Lu Cheng-Wei, Zhou Dan-Dan, Wang Jiao, Hao Ji-Long
Department of Ophthalmology, The First Hospital of Jilin University, Changchun, Jilin, China. E-mail.
Saudi Med J. 2016 Feb;37(2):205-7. doi: 10.15537/smj.2016.2.13390.

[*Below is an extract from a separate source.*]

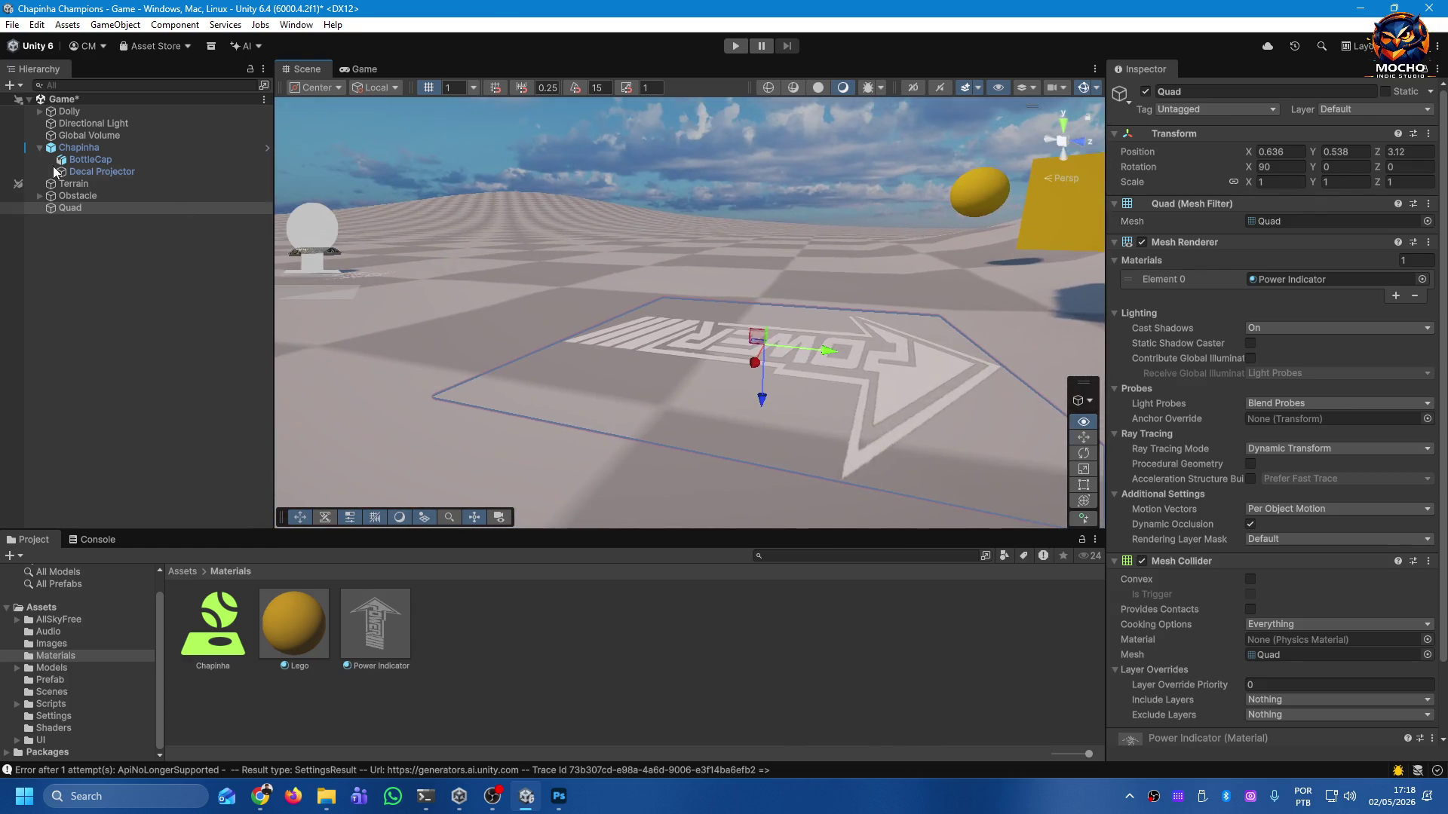
{"action": "left_click_drag", "start_coordinate": [828, 356], "coordinate": [739, 350]}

The efficacy of surgical management of refractory ophthalmic complications of granulomatosis with polyangiitis (GPA), which is a sight threatening was reported. A 70-year-old man presented with a progressively worsening pain and redness in his right eye during the previous 6 months, and decreasing visual acuity that started one month earlier. He was misdiagnosed and treated as keratitis elsewhere, but the pain has not decreased. The diagnosis of necrotizing scleritis with peripheral ulcerative keratitis (PUK) in GPA was made in our department. Surgery was performed with necrotic tissue removal, combined with cryotherapy and a conjunctival flap covering surgery. The symptom was relieved after surgery, and the patient's ocular condition remained stable thereafter. This case first demonstrates limited ophthalmic GPA (such as, PUK and necrotizing scleritis) that was not sensitive or aggravated for traditional methods can be successfully treated by combined surgical interventions.
据报道,手术治疗肉芽肿性多血管炎(GPA)难治性眼部并发症的疗效显著,该并发症可威胁视力。一名70岁男性在过去6个月中右眼疼痛和发红逐渐加重,视力在1个月前开始下降。他在其他地方被误诊为角膜炎并接受治疗,但疼痛并未减轻。我院诊断为GPA合并坏死性巩膜炎伴周边溃疡性角膜炎(PUK)。手术切除坏死组织,联合冷冻治疗和结膜瓣覆盖手术。术后症状缓解,患者眼部状况此后保持稳定。该病例首次表明,对于传统方法不敏感或病情加重的局限性眼部GPA(如PUK和坏死性巩膜炎),可通过联合手术干预成功治疗。